Sunday, August 15, 2021

Exploring Gandhara: Amluk-Dara Stupa (video)


Exploring the oldest Gandhara stupa in the Swat Valley (Amluk-Dara)
(The Cooking Man, June 21, 2020) There are 6,000 stupas or sacred burial mounds around the Swat Valley in the Khyber Pakhtunkhwa province (northern areas of Pakistan) dating back to Gandhara of the Indus River Valley (and more ancient IVC).

We explored one of the oldest of these stupas located in Amluk-Dara next to the Elum Ghar mountain. Here is a detailed description of it.

Once rising almost as high as the Pantheon in Rome, the large stupa of Amluk-Dara in the Swat valley, Pakistan, is an imposing building. Yet, it is only one among many such Buddhist structures built in Udyāna, a garden kingdom along the Silk Road.

Owing to its position connecting Northern India through mountainous Central Asia with the kingdoms and empires beyond, this was a strategic area (much as Afghanistan is today).

It often served as the border of larger empires, with rulers based in proto-India failing to expand north from here over the mountains and rulers from north of the mountains failing to expand further south from here into the plains of India.
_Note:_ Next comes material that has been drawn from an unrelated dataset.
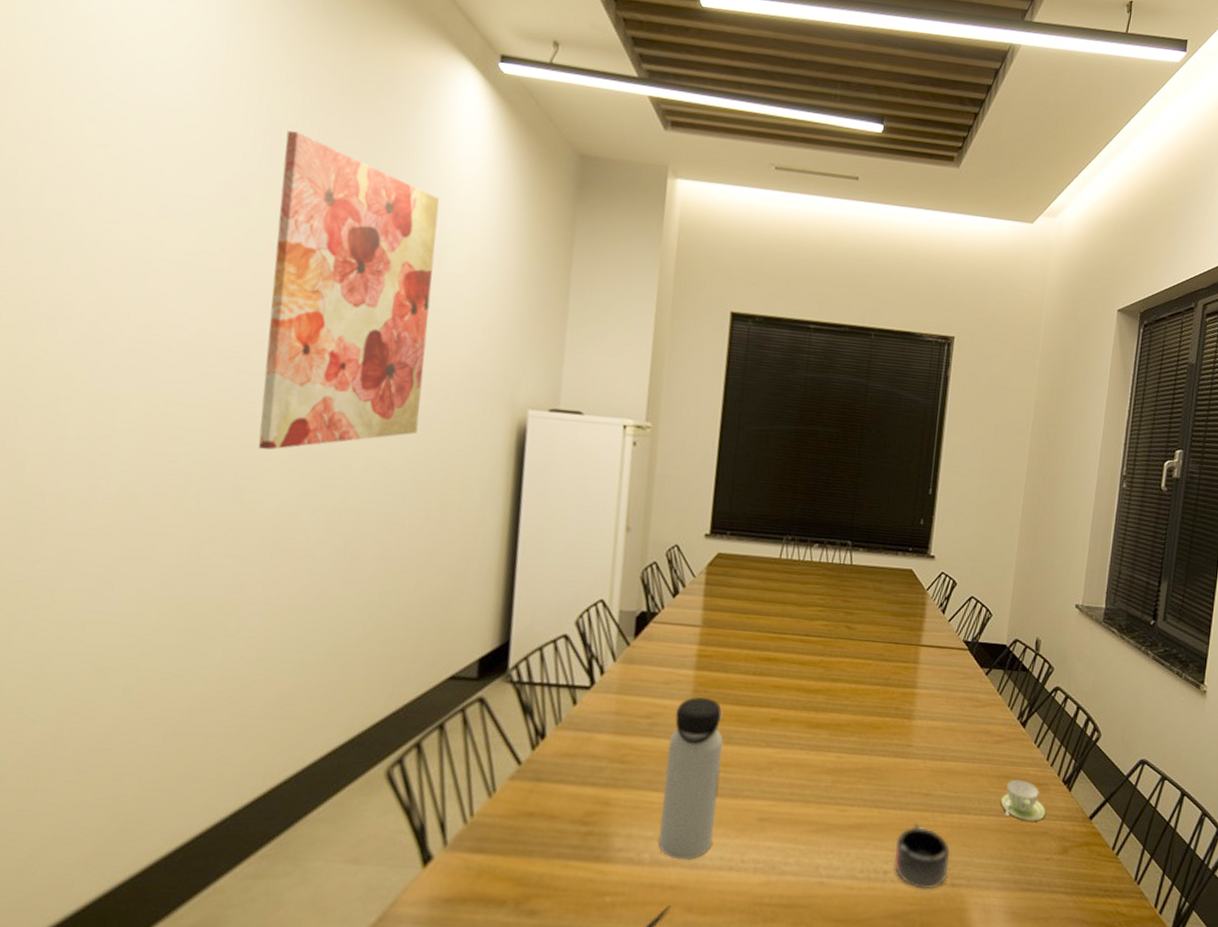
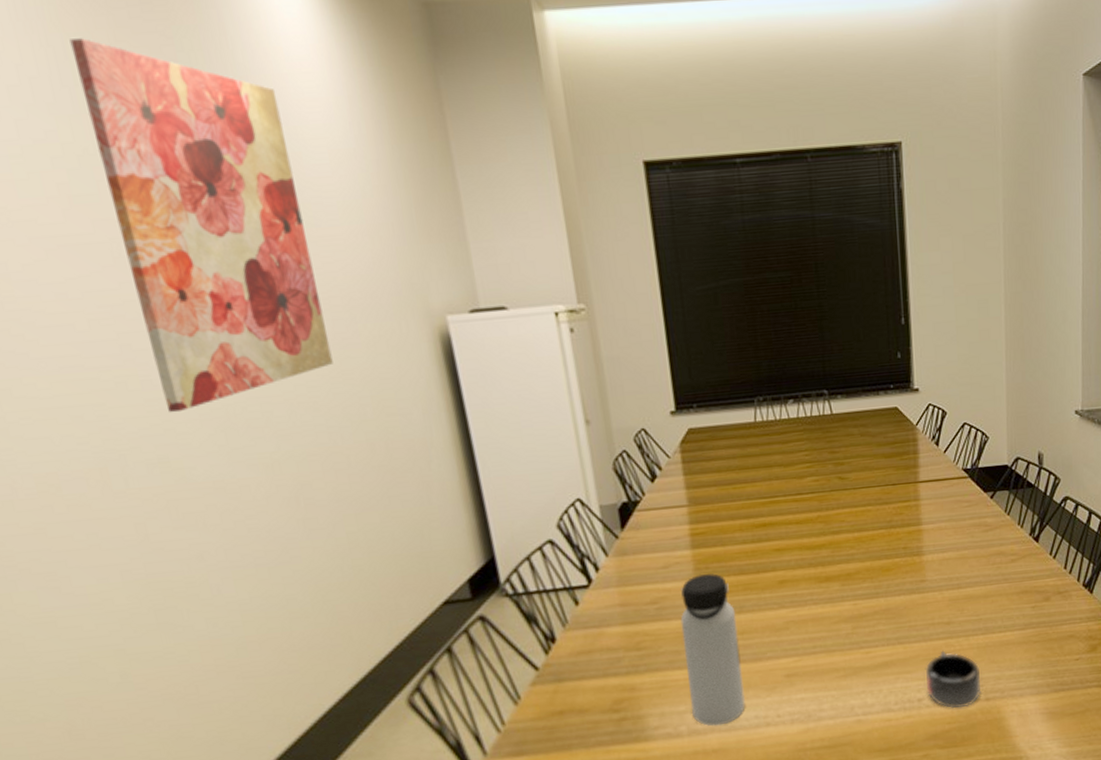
cup: present [1000,779,1046,821] -> none [1023,591,1069,629]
However, one of the early invaders came from much further afield. Alexander the Great (356–323 BC) fought famous battles here during his Central Asian campaigns. His army marched east from Alexandria in the Caucasus (Bagram) — the city he had founded in the Kingdom of Kapisa — and fought many battles to gain control of the region.

Some of these were in the Swat Valley and culminated with Alexander the Great’s successful siege of Aornos, a seemingly impregnable steep-sided mountain with a flat top watered by a spring where locals had taken refuge.

Identifying the site of this ancient battle has occupied scholars for well over a century, but two places stand out as the most probable candidates. Pir Sar, a mountain rising west of the Indus Valley, was selected by the archeologist Aurel Stein (1862–1943) after his survey of the region in 1926.

However, although this is not rejected by all, the consensus now veers toward Mount Elum, the summit of which is a day’s walk from the Amluk-Dara Stupa.